—Je vous apporte de bonnes nouvelles, reprit-il. J’ai le gouvernement de Champagne, et la promesse du roi d’être fait duc et pair. Puis, nous avons hérité d’un parent; ce maudit huguenot de Chaverny est mort.

La comtesse pâlit et tomba sur un fauteuil. Elle devinait le secret de la sinistre joie répandue sur la figure de son mari, et que la vue d’Étienne semblait accroître.

—Monsieur, dit-elle d’une voix émue, vous n’ignorez pas que j’ai longtemps aimé mon cousin de Chaverny. Vous répondrez à Dieu de la douleur que vous me causez.

A ces mots, le regard du comte étincela; ses lèvres tremblèrent sans qu’il pût proférer une parole, tant il était ému par la rage; il jeta sa dague sur une table avec une telle violence que le fer résonna comme un coup de tonnerre.

—Écoutez-moi, cria-t-il de sa grande voix, et souvenez-vous de mes paroles: je veux ne jamais entendre ni voir le petit monstre que vous tenez dans vos bras, car il est votre enfant et non le mien; a-t-il un seul de mes traits? tête-Dieu pleine de reliques! cachez-le bien, ou sinon...

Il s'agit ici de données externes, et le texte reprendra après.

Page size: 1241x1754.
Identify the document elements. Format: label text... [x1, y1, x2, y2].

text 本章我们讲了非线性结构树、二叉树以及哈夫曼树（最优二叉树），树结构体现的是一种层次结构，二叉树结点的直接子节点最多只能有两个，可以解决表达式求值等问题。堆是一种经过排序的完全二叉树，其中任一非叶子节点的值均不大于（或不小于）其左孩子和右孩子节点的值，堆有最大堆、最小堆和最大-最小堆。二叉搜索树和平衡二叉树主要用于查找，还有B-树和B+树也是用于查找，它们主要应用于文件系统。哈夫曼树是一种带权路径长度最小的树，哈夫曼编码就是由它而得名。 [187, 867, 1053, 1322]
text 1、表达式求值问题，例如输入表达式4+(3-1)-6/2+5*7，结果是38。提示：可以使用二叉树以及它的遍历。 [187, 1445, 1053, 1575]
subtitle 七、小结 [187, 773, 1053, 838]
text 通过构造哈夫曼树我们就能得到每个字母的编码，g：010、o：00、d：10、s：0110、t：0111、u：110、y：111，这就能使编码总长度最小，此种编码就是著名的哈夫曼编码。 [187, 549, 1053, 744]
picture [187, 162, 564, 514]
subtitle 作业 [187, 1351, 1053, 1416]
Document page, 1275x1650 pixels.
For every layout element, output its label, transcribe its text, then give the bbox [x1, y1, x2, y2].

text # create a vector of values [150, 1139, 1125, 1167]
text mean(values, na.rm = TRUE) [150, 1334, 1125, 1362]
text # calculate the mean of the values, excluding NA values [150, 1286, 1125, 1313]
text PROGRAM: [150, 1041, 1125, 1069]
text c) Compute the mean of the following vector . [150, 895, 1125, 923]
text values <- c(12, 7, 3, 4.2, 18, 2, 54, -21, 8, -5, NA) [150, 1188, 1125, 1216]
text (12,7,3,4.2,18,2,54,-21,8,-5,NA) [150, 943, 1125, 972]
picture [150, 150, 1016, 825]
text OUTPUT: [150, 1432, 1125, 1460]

—Juste ciel! cria la comtesse, protégez-nous.

—Silence! répondit le colosse. Si vous ne voulez pas que je le heurte, faites en sorte que je ne le trouve jamais sur mon passage.

—Mais alors, reprit la comtesse, qui se sentit le courage de lutter contre son tyran, jurez-moi de ne point attenter à ses jours, si vous ne le rencontrez plus. Puis-je compter sur votre parole de gentilhomme?

—Que veut dire ceci? reprit le comte.

—Eh! bien, tuez-nous donc aujourd’hui tous deux! s’écria-t-elle en se jetant à genoux et serrant son enfant dans ses bras.